Estes achados sugerem alguns dos mecanismos neurobiológicos que ligam as memórias individuais em idéias mais gerais sobre o mundo. “Nossa memória não é apenas bolsos e ilhas de informação”, diz Josselyn. “Nós realmente construímos conceitos, e ligamos coisas que têm fios em comum entre elas”. O custo desta flexibilidade, porém, pode ser a formação de memórias falsas ou defeituosas: Os ratos de Silva ficaram com medo de uma gaiola inofensiva porque a sua memória dela se formou tão perto no tempo de uma memória temerosa de uma gaiola diferente. Extrapolando experiências únicas em conceitos abstratos e novas idéias corre-se o risco de perder algum detalhe das memórias individuais. E à medida que as pessoas vão recuperando memórias individuais, estas podem ficar ligadas ou confusas. “A memória não é um fenómeno estável”, diz Preston.

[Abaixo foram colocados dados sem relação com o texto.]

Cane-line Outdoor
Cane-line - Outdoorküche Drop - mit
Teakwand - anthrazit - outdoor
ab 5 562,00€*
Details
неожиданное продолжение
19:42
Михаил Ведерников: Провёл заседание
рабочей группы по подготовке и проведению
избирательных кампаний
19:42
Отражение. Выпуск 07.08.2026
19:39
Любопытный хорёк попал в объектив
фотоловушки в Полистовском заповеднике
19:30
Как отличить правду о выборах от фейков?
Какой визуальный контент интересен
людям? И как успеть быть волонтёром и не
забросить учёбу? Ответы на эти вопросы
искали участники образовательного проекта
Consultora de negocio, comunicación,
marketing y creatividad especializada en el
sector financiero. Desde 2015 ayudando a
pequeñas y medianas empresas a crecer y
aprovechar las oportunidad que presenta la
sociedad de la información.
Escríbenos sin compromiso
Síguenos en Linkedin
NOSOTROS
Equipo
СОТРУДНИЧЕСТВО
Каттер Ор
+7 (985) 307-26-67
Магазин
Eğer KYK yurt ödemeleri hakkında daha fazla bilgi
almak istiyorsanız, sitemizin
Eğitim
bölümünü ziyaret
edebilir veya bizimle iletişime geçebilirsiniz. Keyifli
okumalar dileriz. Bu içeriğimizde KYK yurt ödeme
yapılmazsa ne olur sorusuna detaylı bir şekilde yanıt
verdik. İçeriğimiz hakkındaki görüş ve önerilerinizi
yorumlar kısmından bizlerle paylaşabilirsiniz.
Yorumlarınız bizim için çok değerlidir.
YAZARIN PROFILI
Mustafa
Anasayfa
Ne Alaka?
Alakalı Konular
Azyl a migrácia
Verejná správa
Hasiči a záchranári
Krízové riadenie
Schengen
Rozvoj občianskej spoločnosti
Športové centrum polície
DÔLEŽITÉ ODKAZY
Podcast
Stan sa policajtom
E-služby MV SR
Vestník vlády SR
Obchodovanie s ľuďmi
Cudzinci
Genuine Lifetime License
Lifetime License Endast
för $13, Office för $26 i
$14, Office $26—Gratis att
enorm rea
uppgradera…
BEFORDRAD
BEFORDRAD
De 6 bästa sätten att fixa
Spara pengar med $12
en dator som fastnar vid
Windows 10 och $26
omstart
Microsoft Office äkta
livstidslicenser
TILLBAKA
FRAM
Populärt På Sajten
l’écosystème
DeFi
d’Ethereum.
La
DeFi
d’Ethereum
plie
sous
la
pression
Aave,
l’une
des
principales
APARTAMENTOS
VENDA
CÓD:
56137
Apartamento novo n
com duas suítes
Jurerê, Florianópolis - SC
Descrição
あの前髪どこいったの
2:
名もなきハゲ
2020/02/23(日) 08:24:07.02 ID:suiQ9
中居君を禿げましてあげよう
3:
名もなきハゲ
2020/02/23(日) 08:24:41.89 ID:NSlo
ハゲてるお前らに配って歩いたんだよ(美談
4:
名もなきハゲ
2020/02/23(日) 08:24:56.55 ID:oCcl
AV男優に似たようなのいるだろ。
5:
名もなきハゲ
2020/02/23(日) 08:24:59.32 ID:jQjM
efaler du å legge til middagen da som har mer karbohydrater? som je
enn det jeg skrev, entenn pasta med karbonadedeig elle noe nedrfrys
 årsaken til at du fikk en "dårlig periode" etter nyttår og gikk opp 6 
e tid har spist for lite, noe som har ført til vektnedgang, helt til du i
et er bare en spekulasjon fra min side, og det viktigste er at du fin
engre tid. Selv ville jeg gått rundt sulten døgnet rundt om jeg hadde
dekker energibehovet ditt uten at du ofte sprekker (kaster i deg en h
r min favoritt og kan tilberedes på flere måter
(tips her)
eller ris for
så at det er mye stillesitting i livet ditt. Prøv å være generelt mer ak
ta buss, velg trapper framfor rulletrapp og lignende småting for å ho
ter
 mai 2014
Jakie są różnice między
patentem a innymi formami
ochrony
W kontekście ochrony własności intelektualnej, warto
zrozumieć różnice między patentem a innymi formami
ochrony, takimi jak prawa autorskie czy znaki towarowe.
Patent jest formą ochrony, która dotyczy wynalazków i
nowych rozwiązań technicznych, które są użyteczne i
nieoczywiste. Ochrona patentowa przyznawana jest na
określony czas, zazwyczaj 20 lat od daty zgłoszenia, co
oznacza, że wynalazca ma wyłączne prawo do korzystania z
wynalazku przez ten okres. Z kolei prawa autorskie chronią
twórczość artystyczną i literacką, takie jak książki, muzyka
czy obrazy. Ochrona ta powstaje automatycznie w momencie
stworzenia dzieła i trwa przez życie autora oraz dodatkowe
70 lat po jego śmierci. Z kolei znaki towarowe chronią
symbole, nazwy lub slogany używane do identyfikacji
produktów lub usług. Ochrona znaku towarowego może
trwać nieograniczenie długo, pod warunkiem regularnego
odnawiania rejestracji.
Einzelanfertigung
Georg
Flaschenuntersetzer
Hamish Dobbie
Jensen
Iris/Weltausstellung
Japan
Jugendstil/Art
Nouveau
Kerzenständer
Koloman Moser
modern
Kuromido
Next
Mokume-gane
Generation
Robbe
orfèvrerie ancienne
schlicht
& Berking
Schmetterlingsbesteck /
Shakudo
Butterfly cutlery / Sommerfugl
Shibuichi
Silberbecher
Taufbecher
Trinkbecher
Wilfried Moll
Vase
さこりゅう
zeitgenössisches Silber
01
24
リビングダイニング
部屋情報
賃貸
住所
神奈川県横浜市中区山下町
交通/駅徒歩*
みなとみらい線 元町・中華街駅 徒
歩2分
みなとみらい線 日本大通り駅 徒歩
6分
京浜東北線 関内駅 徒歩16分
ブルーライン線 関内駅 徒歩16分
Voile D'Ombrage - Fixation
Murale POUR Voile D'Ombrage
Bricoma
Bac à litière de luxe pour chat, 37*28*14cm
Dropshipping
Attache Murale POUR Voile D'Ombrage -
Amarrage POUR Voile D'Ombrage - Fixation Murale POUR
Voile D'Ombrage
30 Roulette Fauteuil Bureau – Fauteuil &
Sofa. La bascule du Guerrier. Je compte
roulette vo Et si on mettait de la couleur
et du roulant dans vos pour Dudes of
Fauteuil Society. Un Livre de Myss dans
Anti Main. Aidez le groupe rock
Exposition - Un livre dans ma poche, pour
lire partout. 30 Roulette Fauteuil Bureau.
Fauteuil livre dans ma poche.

Pesquisadores agora querem explorar como memórias específicas evoluem com o tempo, e como elas podem ser remodeladas, distorcidas ou mesmo recriadas quando são recuperadas. E com a capacidade de identificar e manipular neurônios engramáticos individuais em animais, os cientistas esperam reforçar suas teorias sobre como as células armazenam e servem a informação – teorias que têm sido difíceis de testar. “Essas teorias são antigas e realmente intuitivas, mas nós realmente não conhecíamos os mecanismos por trás delas”, diz Preston. Em particular, ao identificar neurônios individuais que são essenciais para determinadas memórias, os cientistas podem estudar em maior detalhe os processos celulares pelos quais os neurônios-chave adquirem, recuperam e perdem informações. “Estamos numa espécie de idade de ouro agora”, diz Josselyn. “Temos toda esta tecnologia para fazer algumas perguntas muito antigas.”